If you find tax season confounding – or at least an unwelcome nuisance—imagine what it’s like for those who are long retired, speak no English, or have no social-security number.

These folks could go to a tax-preparation company like H & R Block, but the fees for such serves hover around $100.

For hundreds of people locally, a more palatable option is to go to Room 22 at Santa Barbara High School, where teenagers help them fill out the forms for free.

The high school students are members of a club called the Volunteer Income Tax Assistance program (VITA), which is part of a larger career-preparation course known as Virtual Enterprise.

After revving up again in late January, the annual program is shifting into high gear as the April 15 deadline draws nearer.

In addition to providing a service to low-income families and teaching students the valuable skill of preparing taxes, the program serves a couple of other, lesser-talked-about functions.

For one, it helps the IRS in its quest to collect tax proceeds from undocumented workers, who may otherwise feel too bewildered by the process to know where to begin. It also helps undocumented people become naturalized citizens.

“This is a big service,” said the class’s teacher, Lee Ann Knodel, who is known around campus as Miss B (for Ben-Kinney, her last name before a recent marriage). “We are free, we speak Spanish, and we’re not threatening.”

Santa Barbara High School’s VITA program began in 1997.

Interestingly, its origins were rooted not so much in an earnest desire to teach so much as a desperate need for volunteers. The founder, recently retired IRS agent Bob Correa, for years had struggled to maintain volunteer tax-assistance programs around town. He could get them started, but they would peter out due to the difficulty of finding adult volunteers willing to stick with it.

When his daughter was a student at Santa Barbara High School, a light bulb flashed in his mind: a career-preparation class might be the perfect way to sustain a tax-assistance program in perpetuity.

His daughter recommended he approach Miss B, then a computer-accounting teacher.

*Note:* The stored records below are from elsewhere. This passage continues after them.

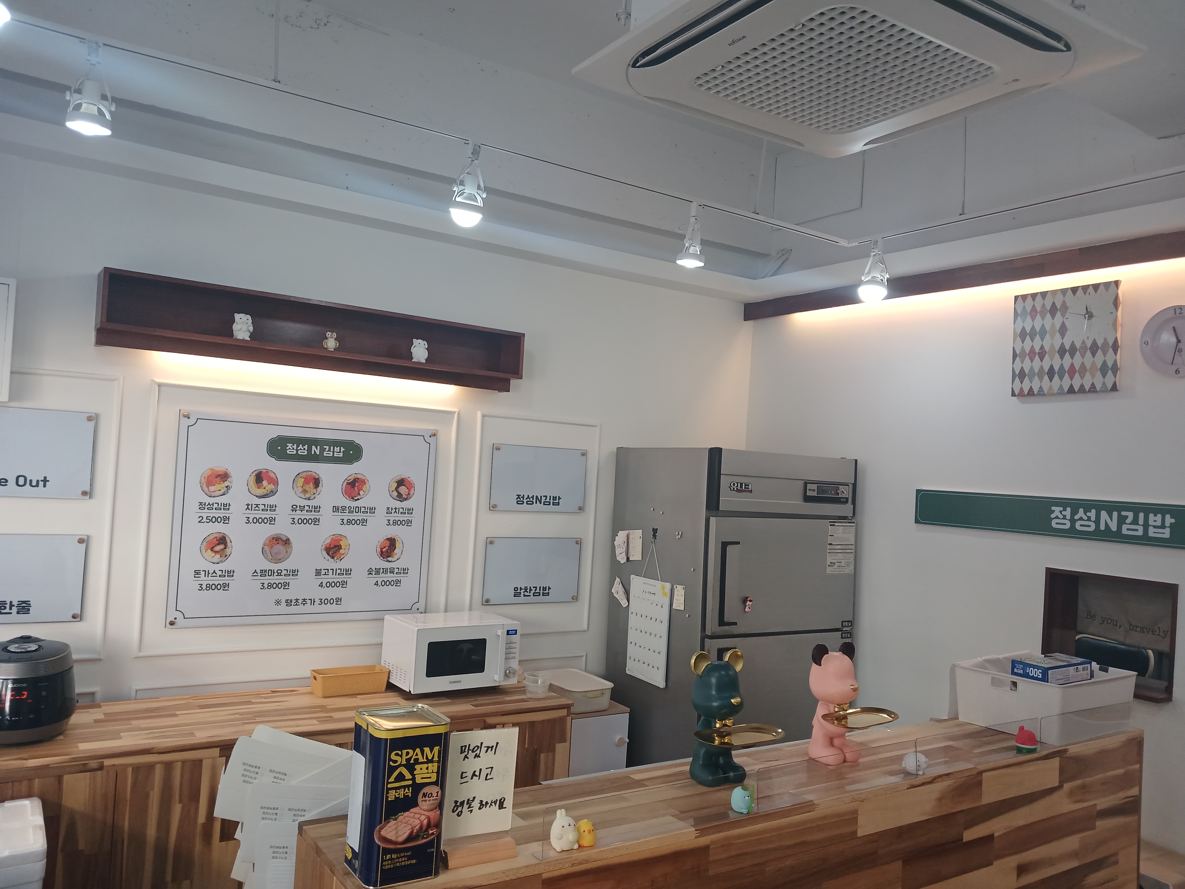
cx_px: 592
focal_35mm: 27
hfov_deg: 65.3
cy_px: 444
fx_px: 924
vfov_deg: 51.4
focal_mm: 4
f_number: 1.8
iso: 80
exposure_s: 1/60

“She’s a dynamo,” he said. “My daughter would not have the computer skills she has today without her tutelage.”

He approached her, and the rest is history.

When the program started, it was the only high school in the United States with its own electronic filing identification number—and therefore the capacity to file tax returns from the classroom. (There are several others now.)

Now, the students handle upwards of 600 returns each year, providing more than $50,000 in free services to the low-income and senior communities.

Some of the VITA students themselves come from low-income Spanish-speaking families, and can easily connect with some of the people who need help.

Such clients include undocumented workers without social-security numbers who could easily forego paying their taxes. Many do not receive 1099 forms from their employers, who oftentimes are affluent families in need of hired help, rather than businesses equipped for such formalities.

But it turns out allowing those in the proverbial shadows to skip out on paying taxes hurts not only the public, but the undocumented workers as well.

This is because those who can show the U.S. Immigration and Customs Enforcement department that they’ve paid taxes for 10 consecutive years stand a much greater chance of becoming naturalized citizens.

On the flip side, those who fail to pay taxes run the risk of being deported.

“There is a fear factor,” said Correa, who graduated from Santa Barbara High in 1967.

The students, meanwhile, have worked hard to get to where they are. In order to become certified tax preparers, they must bone up for months and then pass an exam.

Some of the students are interested in one day going into business or accounting. But not all.

“I don’t enjoy doing taxes,” said student Dee Dee Wei. “I don’t plan to work for the IRS. I’m in it because I really like the teacher, Miss B.”

On Thursday, client Ramona Garcia said after she retired from her job as a billing clerk at Mission Linen, she had less money, and the services at tax-preparation company H & R Block grew more expensive. A friend directed her to the student program.

“I feel at ease here, and they do a very good job,” she said. “I’m not a numbers person.”

Not all the customers are undocumented workers or senior citizens. One regular client is Salvador Perez, a big landowner in town, and a kind of class mentor.

Another is Michael Foley, a 1979 graduate of Santa Barbara High School who works construction, and had the foresight to purchase a home in the early 1990s.

Although the value of his home has skyrocketed from around $200,000 to some $800,000, making his mortgage payments can still be a struggle, he said.

“My house is my retirement,” he said. The free income tax service, he added, comes in handy.